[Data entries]
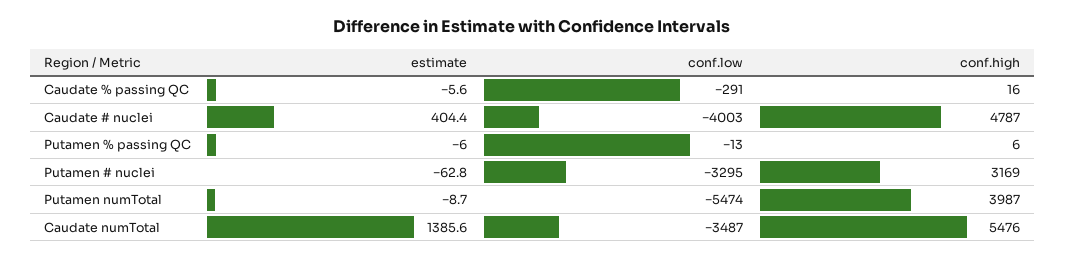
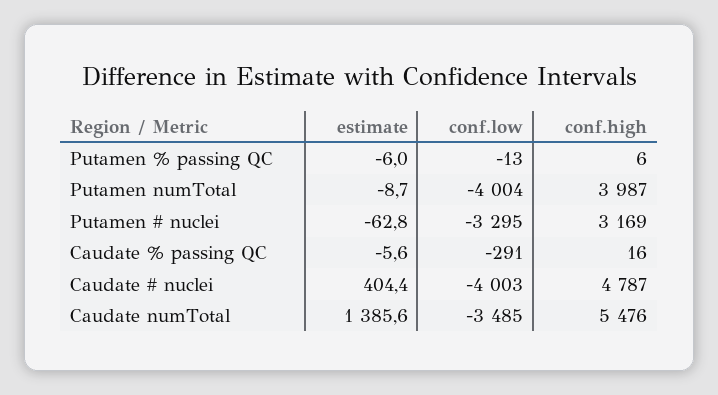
  {
    "estimate": {
      "Caudate % passing QC": -5.6,
      "Caudate # nuclei": 404.4,
      "Putamen % passing QC": -6,
      "Putamen # nuclei": -62.8,
      "Putamen numTotal": -8.7,
      "Caudate numTotal": 1385.6
    },
    "conf.low": {
      "Caudate % passing QC": -291,
      "Caudate # nuclei": -4003,
      "Putamen % passing QC": -13,
      "Putamen # nuclei": -3295,
-     "Putamen numTotal": -5474,
+     "Putamen numTotal": -4004,
-     "Caudate numTotal": -3487
+     "Caudate numTotal": -3485
    },
    "conf.high": {
      "Caudate % passing QC": 16,
      "Caudate # nuclei": 4787,
      "Putamen % passing QC": 6,
      "Putamen # nuclei": 3169,
      "Putamen numTotal": 3987,
      "Caudate numTotal": 5476
    }
  }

### AIM OF THE TASK
Skipping all images, print the data above a second time exactly.

### EXERCISE RESPONSE
  {
    "estimate": {
      "Caudate % passing QC": -5.6,
      "Caudate # nuclei": 404.4,
      "Putamen % passing QC": -6,
      "Putamen # nuclei": -62.8,
      "Putamen numTotal": -8.7,
      "Caudate numTotal": 1385.6
    },
    "conf.low": {
      "Caudate % passing QC": -291,
      "Caudate # nuclei": -4003,
      "Putamen % passing QC": -13,
      "Putamen # nuclei": -3295,
-     "Putamen numTotal": -5474,
+     "Putamen numTotal": -4004,
-     "Caudate numTotal": -3487
+     "Caudate numTotal": -3485
    },
    "conf.high": {
      "Caudate % passing QC": 16,
      "Caudate # nuclei": 4787,
      "Putamen % passing QC": 6,
      "Putamen # nuclei": 3169,
      "Putamen numTotal": 3987,
      "Caudate numTotal": 5476
    }
  }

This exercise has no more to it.